H. Nassira 

À Oran, le transport par taxi continue d’alimenter les doléances des usagers. Malgré les efforts engagés par la Direction des transports pour améliorer la qualité du service, les citoyens dénoncent des insuffisances persistantes et réclament l’ouverture de nouvelles lignes afin de mieux répondre à une demande en constante progression, notamment vers les nouveaux pôles urbains.

Dans cette optique, la Direction des transports a récemment procédé à la mise en service de deux nouvelles dessertes : l’une reliant le pôle urbain Belgaïd, à proximité de la mosquée Macha Allah, au quartier Chakouri à El Hamri, et l’autre assurant la liaison entre Ahmed Zabana, à Misserghine, et la gare routière « El Bahia ». Ces nouvelles lignes ont permis de soulager, en partie, la demande de transport, ouvrant la voie à une extension de cette expérience à d’autres secteurs de la wilaya où les besoins demeurent importants.

Les habitants de quartiers fortement peuplés, à l’image d’Es-Sabah, Sidi El Houari et Es-Seddikia, plaident ainsi pour la création de nouvelles dessertes par taxi,  en particulier vers le pôle urbain Belgaïd, qui concentre aujourd’hui plusieurs infrastructures stratégiques, dont le campus universitaire, le stade olympique Miloud Hadefi et le Village méditerranéen.

En dépit d’un parc estimé à près de 4.000 taxis, toutes catégories confondues (urbains et interwilayas), l’accès à ce mode de transport reste souvent problématique. De nombreux usagers déplorent la faible disponibilité des taxis dans plusieurs secteurs, le refus de certains chauffeurs d’assurer des courses vers des destinations jugées peu rentables ou fortement congestionnées, ainsi que le refus de s’arrêter à certains points de prise en charge alors même que des places demeurent disponibles.

Cette situation favorise le recours croissant aux transports clandestins, devenus, pour de nombreux habitants, une solution de substitution face aux difficultés rencontrées dans le réseau officiel.

La Direction des transports durcit les contrôles

Parallèlement, les services de la Direction des transports poursuivent leurs opérations de contrôle afin d’assainir le secteur et de renforcer le respect de la réglementation.
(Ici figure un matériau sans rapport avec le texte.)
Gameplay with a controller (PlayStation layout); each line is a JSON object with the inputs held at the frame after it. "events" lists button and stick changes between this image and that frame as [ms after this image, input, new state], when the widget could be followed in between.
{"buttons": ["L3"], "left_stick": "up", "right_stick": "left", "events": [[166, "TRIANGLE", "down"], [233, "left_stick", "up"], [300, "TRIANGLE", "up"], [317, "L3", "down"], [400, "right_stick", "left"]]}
Dans ce cadre, 152 transporteurs ont été convoqués devant la commission des sanctions administratives, qui se réunira le jeudi 16 juillet 2026 pour examiner plusieurs dossiers d’infractions.
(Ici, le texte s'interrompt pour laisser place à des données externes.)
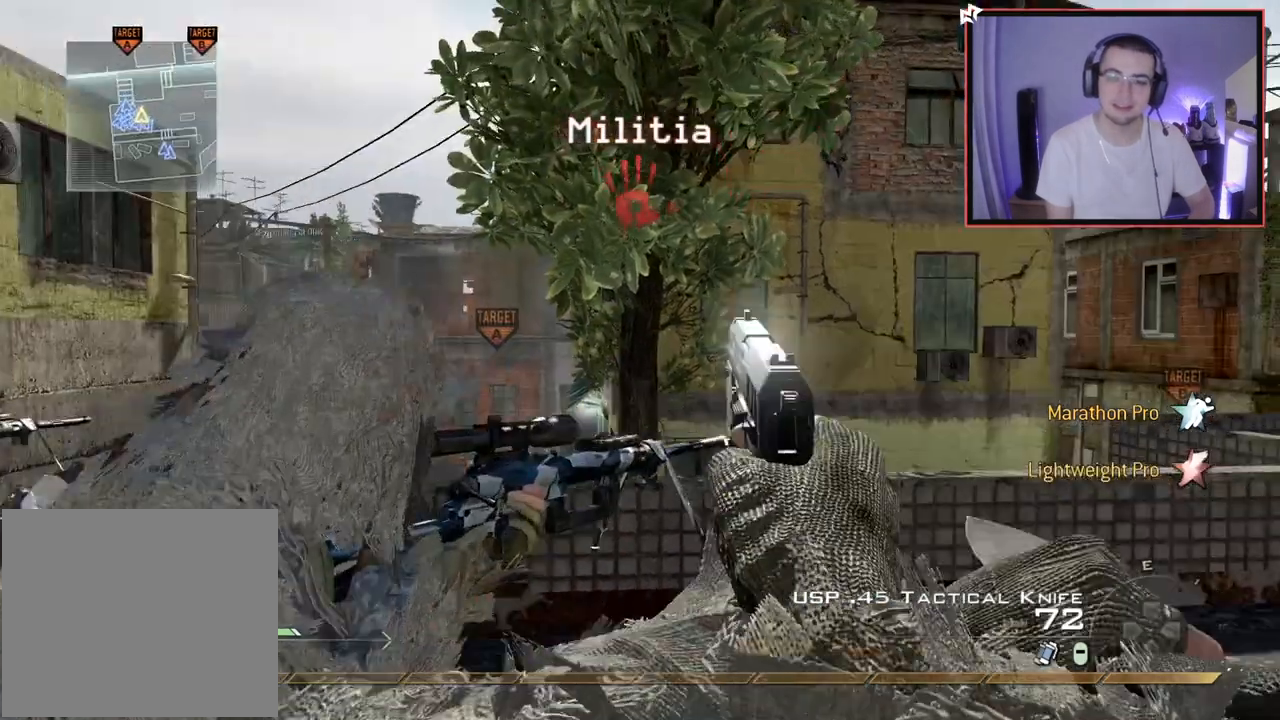
{"buttons": [], "left_stick": "up-left", "right_stick": "center", "events": [[17, "right_stick", "center"], [50, "L3", "up"], [100, "TRIANGLE", "down"], [200, "TRIANGLE", "up"], [351, "CROSS", "down"], [351, "left_stick", "up-left"], [451, "CROSS", "up"]]}
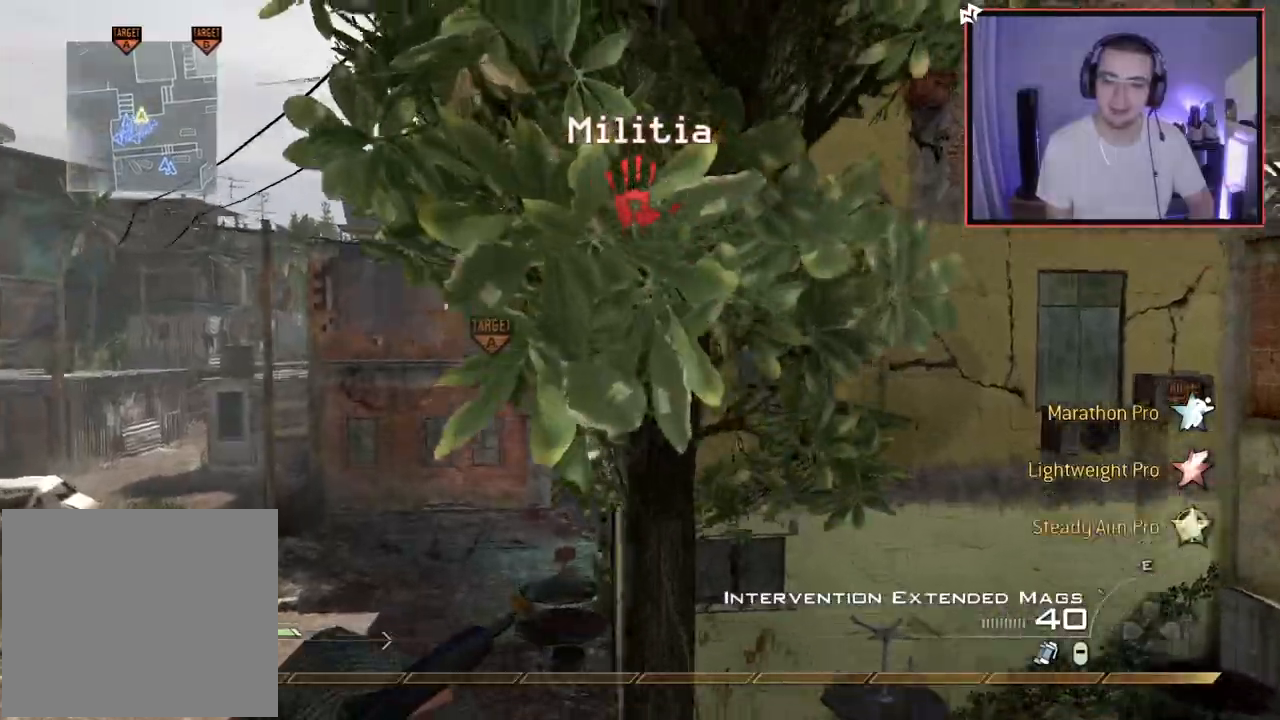
{"buttons": [], "left_stick": "center", "right_stick": "center", "events": [[217, "TRIANGLE", "down"], [250, "TRIANGLE", "up"], [317, "TRIANGLE", "down"], [367, "left_stick", "center"], [400, "TRIANGLE", "up"]]}
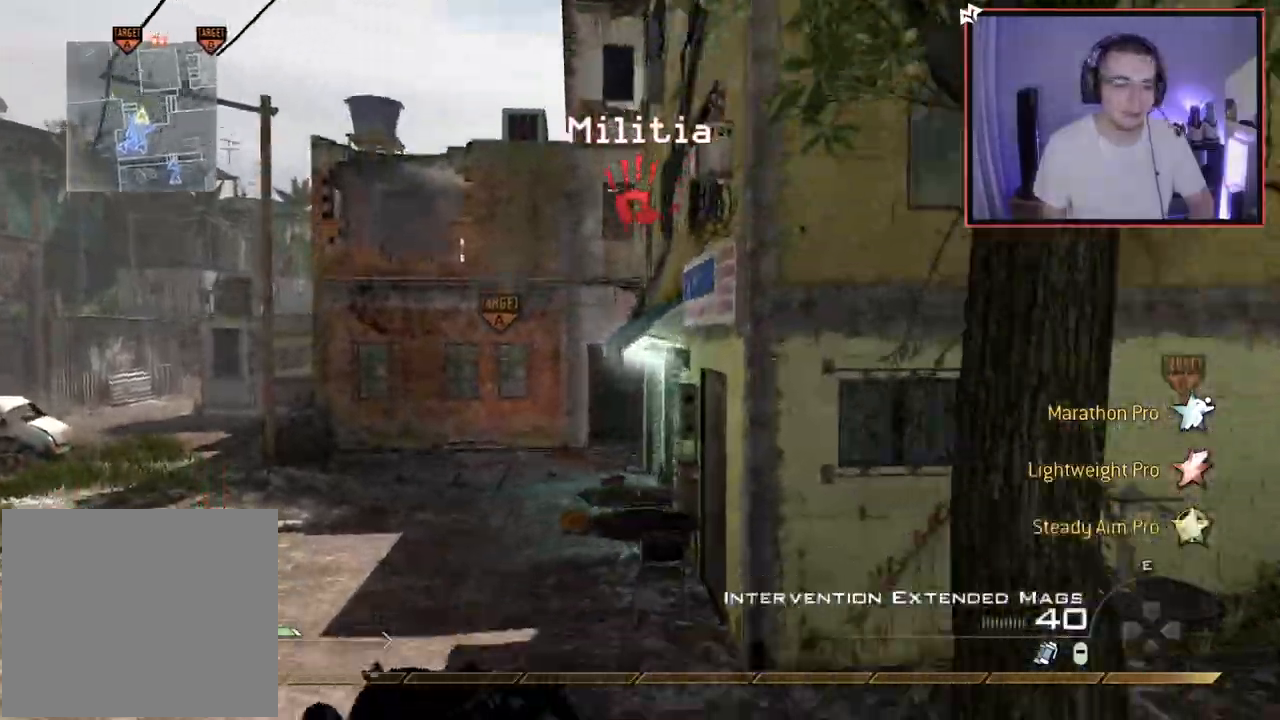
{"buttons": [], "left_stick": "center", "right_stick": "center", "events": []}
Les manquements constatés portent notamment sur l’expiration de la validité du contrôle technique, l’absence du registre des places ou encore le défaut d’autorisation d’exploitation. Les agents de contrôle ont également relevé d’autres infractions liées au non-respect de la tenue réglementaire, à l’absence d’affichage des tarifs, au défaut d’équipement en trousse de premiers secours, à l’absence de déclaration du début d’activité auprès des services de police, à la pratique de tarifs illicites, à la modification non autorisée des itinéraires, au refus de prise en charge des clients, à la non-conformité du dispositif lumineux, à l’absence de gilet réfléchissant, ainsi qu’à l’exercice de l’activité en dehors du périmètre autorisé.

À travers l’action de cette commission disciplinaire, appelée à statuer sur les procès-verbaux établis par les agents de contrôle, les autorités entendent renforcer la régulation du secteur et améliorer la qualité des prestations offertes aux usagers, dans un contexte marqué par la multiplication des plaintes concernant le recul du service public de transport.

En parallèle, les citoyens continuent de revendiquer l’ouverture de nouvelles lignes de taxis, avec des tarifs abordables ne dépassant pas, selon eux, 100 dinars sur certaines dessertes. Ils estiment qu’une meilleure couverture du territoire permettrait de réduire la dépendance aux transports clandestins et d’assurer un service de proximité plus fiable, plus régulier et davantage adapté aux besoins quotidiens de la population.